[Bloco de texto]:
══════════════════════════════

LA URSA
Relatório
Um dos brincantes mascarados mais conhecidos do carnaval de Pernambuco é a chamada “La Ursa”. Nos registros mais antigos, entretanto, falava-se desta personagem apenas no masculino, como o “Carnaval dos Ursos”. Trata-se, nada mais, nada menos, de uma pessoa vestida com uma grande máscara de papel-machê na forma do animal, com luvas de couro, com garras nas pontas dos dedos (geralmente de arame), e um macacão em que se vão costurando pequenos retalhos de tecido, como se fossem os pelos. Em alguns casos, a fantasia fica tão enfeitada, que chega a pesar mais de 30 kg.
A tradição, dizem, tem raízes no Leste Europeu, onde, ao curso da Idade Média, era comum encontrar caravanas de viajantes com animais treinados, para performar ao som de violinos e tamborins em troca de dinheiro. Entre os Romani, parte do povo conhecido genericamente como ciganos, um clã carrega, inclusive no nome da família, essa cultura: os “Ursari”, “domadores de urso”.
Mais tarde, ao longo de toda a Europa, era possível encontrar esse tipo de entretenimento. Entre os italianos, já no século XVIII, também surge um grupo famoso pela sua doma: os “Orsanti”. Eles se apresentavam com macacos, camelos, mas, principalmente, com ursos – com quem simulavam lutas, para o delírio da plateia.
A prática persistiu de diversas maneiras ao longo dos séculos, inclusive na sua forma mais tradicional. Apenas em 2006, devido ao aumento da preocupação com o bem-estar animal, a cultura do urso dançarino foi amplamente proibida pela União Europeia. No entanto, em países não signatários, ainda há relatos de pessoas que treinam os ursos para fazer os movimentos que simulam a dança.
Ao longo dos séculos, outra forma que a tradição encontrou para se manter viva foi a substituição do urso-animal por uma pessoa fantasiada. É o que encontramos hoje em dia, na região da Moldávia, também Leste Europeu, onde o urso dançarino foi banido ainda durante o regime comunista, em 1998. Foi assim que, pouco a pouco, surgiu o Festival de Antigas Tradições e Costumes. Nele, homens e mulheres vestem peles de ursos, cantam e dançam acompanhados por um domador e um cigano. Os grupos vão de casa em casa para expulsar os maus espíritos e trazer a boa sorte.

══════════════════════════════

[Desafios]:
1 – Traduza para o inglês a seguinte frase do texto sobre a La Ursa: "Entre os italianos, já no século XVIII, também surge um grupo famoso pela sua doma: os 'Orsanti'."
2 – Segundo o texto sobre a La Ursa, em que ano a União Europeia proibiu amplamente a cultura do urso dançarino?

[Dados brutos]:
══════════════════════════════

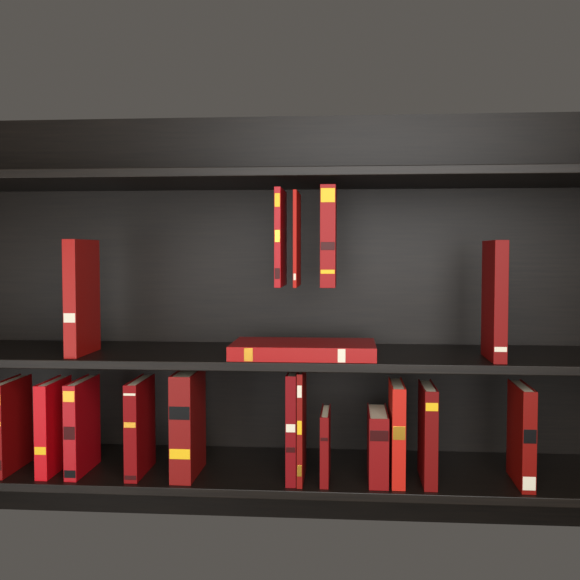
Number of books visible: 18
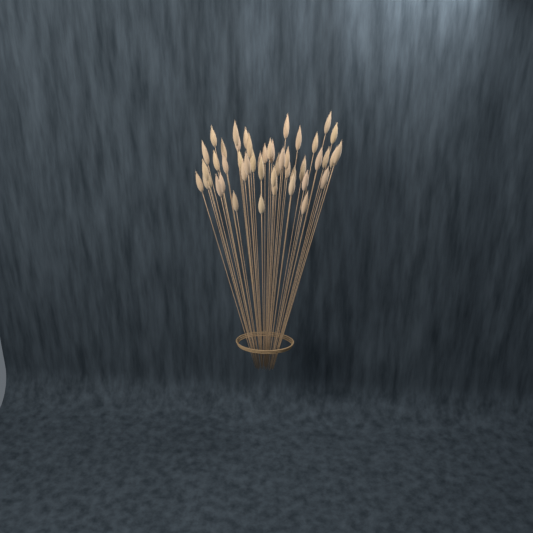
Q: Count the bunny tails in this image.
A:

══════════════════════════════

[Respostas dos exercícios]:
1 – Among the Italians, already in the eighteenth century, there also arose a group famous for its animal taming: the "Orsanti."

2 – A União Europeia proibiu amplamente a cultura do urso dançarino em 2006.